Mandated reporters MUST report actual or suspected financial abuse, which is observed, evident, or described.
When to Report?
Immediately or as soon as possible by telephone, followed by a written report within two (2) working days.
Form SOC 341 must be completed and signed by the mandated reporter.
Failure to Report
Failure to report, impeding or inhibiting a report financial abuse of an elder is a misdemeanor, punishable by six months in the county jail and a fine of one thousand dollars ($1,000).

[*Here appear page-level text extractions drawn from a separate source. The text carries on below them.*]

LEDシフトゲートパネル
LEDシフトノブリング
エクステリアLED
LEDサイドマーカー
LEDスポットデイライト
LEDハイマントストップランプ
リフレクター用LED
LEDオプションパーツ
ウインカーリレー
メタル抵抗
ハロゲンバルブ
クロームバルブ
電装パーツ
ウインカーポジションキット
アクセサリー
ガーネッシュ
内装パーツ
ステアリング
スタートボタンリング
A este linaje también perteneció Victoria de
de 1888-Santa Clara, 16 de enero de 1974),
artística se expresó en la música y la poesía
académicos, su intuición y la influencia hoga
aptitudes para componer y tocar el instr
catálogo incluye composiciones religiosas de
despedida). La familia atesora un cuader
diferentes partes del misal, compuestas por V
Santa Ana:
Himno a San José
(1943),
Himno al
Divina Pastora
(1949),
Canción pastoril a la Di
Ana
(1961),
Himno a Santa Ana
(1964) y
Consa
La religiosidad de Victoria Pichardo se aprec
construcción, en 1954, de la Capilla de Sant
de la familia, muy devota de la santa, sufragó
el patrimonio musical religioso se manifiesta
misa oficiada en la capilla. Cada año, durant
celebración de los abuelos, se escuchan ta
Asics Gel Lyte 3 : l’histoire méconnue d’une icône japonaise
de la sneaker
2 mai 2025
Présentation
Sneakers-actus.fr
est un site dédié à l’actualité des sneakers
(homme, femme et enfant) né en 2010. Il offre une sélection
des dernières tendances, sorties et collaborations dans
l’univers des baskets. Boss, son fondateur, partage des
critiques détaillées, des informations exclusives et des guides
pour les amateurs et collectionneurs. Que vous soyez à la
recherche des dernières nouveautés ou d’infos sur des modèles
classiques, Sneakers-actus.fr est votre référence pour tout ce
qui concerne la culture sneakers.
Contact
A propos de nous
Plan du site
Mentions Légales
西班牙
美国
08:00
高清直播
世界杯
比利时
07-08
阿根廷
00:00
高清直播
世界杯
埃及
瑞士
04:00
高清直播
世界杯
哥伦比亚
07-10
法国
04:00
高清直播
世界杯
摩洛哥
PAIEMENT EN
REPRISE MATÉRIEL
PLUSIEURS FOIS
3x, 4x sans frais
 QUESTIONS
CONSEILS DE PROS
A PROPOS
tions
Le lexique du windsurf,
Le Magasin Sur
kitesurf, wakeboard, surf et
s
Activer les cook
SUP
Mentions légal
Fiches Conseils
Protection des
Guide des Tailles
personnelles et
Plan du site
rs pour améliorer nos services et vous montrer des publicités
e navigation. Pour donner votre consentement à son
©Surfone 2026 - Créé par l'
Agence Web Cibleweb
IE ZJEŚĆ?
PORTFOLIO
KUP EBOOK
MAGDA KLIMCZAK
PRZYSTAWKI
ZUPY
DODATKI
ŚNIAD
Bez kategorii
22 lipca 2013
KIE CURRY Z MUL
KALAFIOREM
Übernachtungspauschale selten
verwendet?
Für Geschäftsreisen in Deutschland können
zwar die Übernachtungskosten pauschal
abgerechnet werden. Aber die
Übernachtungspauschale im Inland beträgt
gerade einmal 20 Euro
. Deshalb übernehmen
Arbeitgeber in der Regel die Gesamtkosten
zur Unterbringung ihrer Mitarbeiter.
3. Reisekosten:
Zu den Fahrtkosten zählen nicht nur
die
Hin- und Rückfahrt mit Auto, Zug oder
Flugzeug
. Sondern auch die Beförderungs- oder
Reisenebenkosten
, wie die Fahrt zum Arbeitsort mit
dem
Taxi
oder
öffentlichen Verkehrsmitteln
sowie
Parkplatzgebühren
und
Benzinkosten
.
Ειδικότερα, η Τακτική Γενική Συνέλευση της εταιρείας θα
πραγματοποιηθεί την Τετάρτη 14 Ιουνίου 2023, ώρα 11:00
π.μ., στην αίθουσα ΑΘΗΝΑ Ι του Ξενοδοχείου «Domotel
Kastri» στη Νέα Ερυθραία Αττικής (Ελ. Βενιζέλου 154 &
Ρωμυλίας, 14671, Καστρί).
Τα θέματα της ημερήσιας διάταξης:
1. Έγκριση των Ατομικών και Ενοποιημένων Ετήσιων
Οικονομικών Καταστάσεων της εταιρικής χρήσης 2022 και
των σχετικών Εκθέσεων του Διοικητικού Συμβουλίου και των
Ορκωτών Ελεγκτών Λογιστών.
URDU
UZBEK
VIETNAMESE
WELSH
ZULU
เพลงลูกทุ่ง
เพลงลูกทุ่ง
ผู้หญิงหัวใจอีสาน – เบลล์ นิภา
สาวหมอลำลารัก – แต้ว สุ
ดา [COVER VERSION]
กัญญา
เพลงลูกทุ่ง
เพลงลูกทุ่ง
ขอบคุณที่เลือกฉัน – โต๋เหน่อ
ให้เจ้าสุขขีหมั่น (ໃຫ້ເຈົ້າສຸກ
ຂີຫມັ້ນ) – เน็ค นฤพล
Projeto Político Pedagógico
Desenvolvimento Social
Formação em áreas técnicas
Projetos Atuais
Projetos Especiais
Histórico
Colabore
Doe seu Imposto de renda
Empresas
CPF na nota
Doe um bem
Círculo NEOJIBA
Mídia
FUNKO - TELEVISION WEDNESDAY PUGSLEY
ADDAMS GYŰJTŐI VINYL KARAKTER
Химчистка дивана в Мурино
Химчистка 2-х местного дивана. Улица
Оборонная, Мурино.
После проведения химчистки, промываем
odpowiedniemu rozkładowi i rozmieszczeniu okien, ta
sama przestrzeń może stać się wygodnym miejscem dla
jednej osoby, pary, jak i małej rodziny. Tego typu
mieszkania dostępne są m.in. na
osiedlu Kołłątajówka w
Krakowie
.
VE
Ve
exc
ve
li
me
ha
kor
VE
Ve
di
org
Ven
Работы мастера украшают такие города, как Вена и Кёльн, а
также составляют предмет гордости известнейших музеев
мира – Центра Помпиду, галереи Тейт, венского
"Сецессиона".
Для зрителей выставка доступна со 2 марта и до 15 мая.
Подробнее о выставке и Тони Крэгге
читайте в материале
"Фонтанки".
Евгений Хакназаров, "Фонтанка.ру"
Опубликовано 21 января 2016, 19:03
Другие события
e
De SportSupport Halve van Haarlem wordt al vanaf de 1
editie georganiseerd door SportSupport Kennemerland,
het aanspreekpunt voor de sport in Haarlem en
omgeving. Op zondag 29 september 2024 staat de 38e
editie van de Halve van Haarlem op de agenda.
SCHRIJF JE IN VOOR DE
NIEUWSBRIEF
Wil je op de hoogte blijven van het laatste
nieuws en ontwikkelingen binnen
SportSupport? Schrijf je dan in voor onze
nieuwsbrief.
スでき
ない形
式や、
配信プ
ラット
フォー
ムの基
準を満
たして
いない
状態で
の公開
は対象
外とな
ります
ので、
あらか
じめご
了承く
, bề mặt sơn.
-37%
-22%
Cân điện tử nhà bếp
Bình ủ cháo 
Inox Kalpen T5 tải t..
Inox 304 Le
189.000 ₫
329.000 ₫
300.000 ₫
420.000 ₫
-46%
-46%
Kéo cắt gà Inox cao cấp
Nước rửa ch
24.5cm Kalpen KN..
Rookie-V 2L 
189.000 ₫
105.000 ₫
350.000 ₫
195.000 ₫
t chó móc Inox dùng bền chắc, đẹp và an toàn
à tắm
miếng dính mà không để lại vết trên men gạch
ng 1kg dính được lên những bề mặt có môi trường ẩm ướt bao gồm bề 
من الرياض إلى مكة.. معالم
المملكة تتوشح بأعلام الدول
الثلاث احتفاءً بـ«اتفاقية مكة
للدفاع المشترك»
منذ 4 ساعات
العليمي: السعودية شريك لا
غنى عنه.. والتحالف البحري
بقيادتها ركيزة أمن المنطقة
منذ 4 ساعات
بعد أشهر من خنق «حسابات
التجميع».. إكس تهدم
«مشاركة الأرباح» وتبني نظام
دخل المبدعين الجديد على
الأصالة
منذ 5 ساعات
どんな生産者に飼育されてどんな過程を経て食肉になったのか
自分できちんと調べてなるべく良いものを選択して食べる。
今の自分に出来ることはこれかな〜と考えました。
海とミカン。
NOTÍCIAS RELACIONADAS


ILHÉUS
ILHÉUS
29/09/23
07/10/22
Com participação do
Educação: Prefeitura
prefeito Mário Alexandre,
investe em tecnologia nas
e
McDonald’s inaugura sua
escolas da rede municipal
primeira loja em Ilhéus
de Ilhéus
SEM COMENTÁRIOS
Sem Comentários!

Any mandated reporter who willfully fails to report financial abuse of an elder where that abuse results in death or great bodily injury, shall be punished by not more than one year in a county jail and a fine of five thousand dollars ($5,000).
Banks and financial institutions are mandated reporters under Welfare and institution Code §15630.1. Failure to report can lead to a $1,000 fine. Intentional failure to report can result in a $5,000 fine. There is no imprisonment or private right of actions against institution that fail to report financial abuse.
Where to Report
Contact the county office of the District Attorney - check the California District Attorney’s Association for current addresses and phone numbers at 916-443-2017 or http://www.cdaa.org.
File a complaint with the State Bar of California if you believe your attorney acted improperly, and file complaints with state (http://www.dca.ca.gov/consumer/complaints.shtml) and local consumer protection agencies.
Insurance Agent Complaints
Contact the State Insurance Commissioner’s Office at 1-800-927-4347 or http://www.insurance.ca.gov. If an attorney sold the annuity, also file a complaint with the State Bar Association at 1-800-843-9053 or http://www.calbar.ca.gov.
Mortgage Lenders & Brokers Complaints
If you believe that a real estate professional has committed fraud having to do with your reverse mortgage, file a complaint with the California Department of Real Estate at: http://www.dre.ca.gov/Consumers/FileComplaint.html.
Also file a complaint with the Federal Trade Commission online or by phone, toll–free, at 1–877–FTC–HELP.